WHAT THIS TASK INVOLVES> Transcribe all records exactly.

DATA PROVIDED>
*****
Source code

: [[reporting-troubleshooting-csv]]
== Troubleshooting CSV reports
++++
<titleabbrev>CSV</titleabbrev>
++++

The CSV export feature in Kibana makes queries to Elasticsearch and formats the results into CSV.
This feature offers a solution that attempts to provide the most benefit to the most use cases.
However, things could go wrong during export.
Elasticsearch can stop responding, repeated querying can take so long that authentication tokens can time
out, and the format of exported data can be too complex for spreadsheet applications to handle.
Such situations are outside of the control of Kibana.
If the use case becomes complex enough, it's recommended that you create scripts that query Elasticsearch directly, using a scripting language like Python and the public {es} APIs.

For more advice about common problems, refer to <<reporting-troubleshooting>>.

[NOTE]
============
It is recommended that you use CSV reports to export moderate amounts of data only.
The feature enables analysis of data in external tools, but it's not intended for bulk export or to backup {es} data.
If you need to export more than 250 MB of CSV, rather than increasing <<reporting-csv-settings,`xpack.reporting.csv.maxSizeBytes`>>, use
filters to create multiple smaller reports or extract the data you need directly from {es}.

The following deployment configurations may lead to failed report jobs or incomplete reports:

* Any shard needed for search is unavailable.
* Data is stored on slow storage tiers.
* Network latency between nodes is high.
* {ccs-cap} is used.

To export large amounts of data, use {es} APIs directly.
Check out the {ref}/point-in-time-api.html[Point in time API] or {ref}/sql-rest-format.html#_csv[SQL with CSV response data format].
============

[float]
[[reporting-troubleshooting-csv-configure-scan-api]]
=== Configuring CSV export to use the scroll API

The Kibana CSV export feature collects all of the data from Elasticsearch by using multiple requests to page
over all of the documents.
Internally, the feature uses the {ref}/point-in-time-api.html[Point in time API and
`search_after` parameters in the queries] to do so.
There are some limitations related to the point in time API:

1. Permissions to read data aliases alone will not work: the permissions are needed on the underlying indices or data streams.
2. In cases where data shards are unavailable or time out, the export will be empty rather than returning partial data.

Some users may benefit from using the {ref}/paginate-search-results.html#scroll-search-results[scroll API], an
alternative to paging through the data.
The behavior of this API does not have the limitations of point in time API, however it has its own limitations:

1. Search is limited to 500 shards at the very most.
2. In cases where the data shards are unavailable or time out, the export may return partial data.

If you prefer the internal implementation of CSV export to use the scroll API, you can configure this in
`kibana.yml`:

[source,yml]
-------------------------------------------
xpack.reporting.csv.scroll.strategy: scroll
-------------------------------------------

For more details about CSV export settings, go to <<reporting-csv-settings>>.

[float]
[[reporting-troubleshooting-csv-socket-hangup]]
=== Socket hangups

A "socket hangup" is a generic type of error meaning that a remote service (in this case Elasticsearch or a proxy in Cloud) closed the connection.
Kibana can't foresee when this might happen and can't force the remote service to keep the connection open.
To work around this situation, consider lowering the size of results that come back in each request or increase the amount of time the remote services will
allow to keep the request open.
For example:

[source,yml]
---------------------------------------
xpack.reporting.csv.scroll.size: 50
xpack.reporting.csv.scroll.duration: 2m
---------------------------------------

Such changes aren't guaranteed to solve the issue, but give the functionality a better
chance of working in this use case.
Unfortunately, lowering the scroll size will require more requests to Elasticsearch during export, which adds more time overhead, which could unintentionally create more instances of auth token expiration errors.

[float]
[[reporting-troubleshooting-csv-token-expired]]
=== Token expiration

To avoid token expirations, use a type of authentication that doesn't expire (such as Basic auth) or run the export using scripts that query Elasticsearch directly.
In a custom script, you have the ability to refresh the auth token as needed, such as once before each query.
*****
SOLUTION>
Source code

: [[reporting-troubleshooting-csv]]
== Troubleshooting CSV reports
++++
<titleabbrev>CSV</titleabbrev>
++++

The CSV export feature in Kibana makes queries to Elasticsearch and formats the results into CSV.
This feature offers a solution that attempts to provide the most benefit to the most use cases.
However, things could go wrong during export.
Elasticsearch can stop responding, repeated querying can take so long that authentication tokens can time
out, and the format of exported data can be too complex for spreadsheet applications to handle.
Such situations are outside of the control of Kibana.
If the use case becomes complex enough, it's recommended that you create scripts that query Elasticsearch directly, using a scripting language like Python and the public {es} APIs.

For more advice about common problems, refer to <<reporting-troubleshooting>>.

[NOTE]
============
It is recommended that you use CSV reports to export moderate amounts of data only.
The feature enables analysis of data in external tools, but it's not intended for bulk export or to backup {es} data.
If you need to export more than 250 MB of CSV, rather than increasing <<reporting-csv-settings,`xpack.reporting.csv.maxSizeBytes`>>, use
filters to create multiple smaller reports or extract the data you need directly from {es}.

The following deployment configurations may lead to failed report jobs or incomplete reports:

* Any shard needed for search is unavailable.
* Data is stored on slow storage tiers.
* Network latency between nodes is high.
* {ccs-cap} is used.

To export large amounts of data, use {es} APIs directly.
Check out the {ref}/point-in-time-api.html[Point in time API] or {ref}/sql-rest-format.html#_csv[SQL with CSV response data format].
============

[float]
[[reporting-troubleshooting-csv-configure-scan-api]]
=== Configuring CSV export to use the scroll API

The Kibana CSV export feature collects all of the data from Elasticsearch by using multiple requests to page
over all of the documents.
Internally, the feature uses the {ref}/point-in-time-api.html[Point in time API and
`search_after` parameters in the queries] to do so.
There are some limitations related to the point in time API:

1. Permissions to read data aliases alone will not work: the permissions are needed on the underlying indices or data streams.
2. In cases where data shards are unavailable or time out, the export will be empty rather than returning partial data.

Some users may benefit from using the {ref}/paginate-search-results.html#scroll-search-results[scroll API], an
alternative to paging through the data.
The behavior of this API does not have the limitations of point in time API, however it has its own limitations:

1. Search is limited to 500 shards at the very most.
2. In cases where the data shards are unavailable or time out, the export may return partial data.

If you prefer the internal implementation of CSV export to use the scroll API, you can configure this in
`kibana.yml`:

[source,yml]
-------------------------------------------
xpack.reporting.csv.scroll.strategy: scroll
-------------------------------------------

For more details about CSV export settings, go to <<reporting-csv-settings>>.

[float]
[[reporting-troubleshooting-csv-socket-hangup]]
=== Socket hangups

A "socket hangup" is a generic type of error meaning that a remote service (in this case Elasticsearch or a proxy in Cloud) closed the connection.
Kibana can't foresee when this might happen and can't force the remote service to keep the connection open.
To work around this situation, consider lowering the size of results that come back in each request or increase the amount of time the remote services will
allow to keep the request open.
For example:

[source,yml]
---------------------------------------
xpack.reporting.csv.scroll.size: 50
xpack.reporting.csv.scroll.duration: 2m
---------------------------------------

Such changes aren't guaranteed to solve the issue, but give the functionality a better
chance of working in this use case.
Unfortunately, lowering the scroll size will require more requests to Elasticsearch during export, which adds more time overhead, which could unintentionally create more instances of auth token expiration errors.

[float]
[[reporting-troubleshooting-csv-token-expired]]
=== Token expiration

To avoid token expirations, use a type of authentication that doesn't expire (such as Basic auth) or run the export using scripts that query Elasticsearch directly.
In a custom script, you have the ability to refresh the auth token as needed, such as once before each query.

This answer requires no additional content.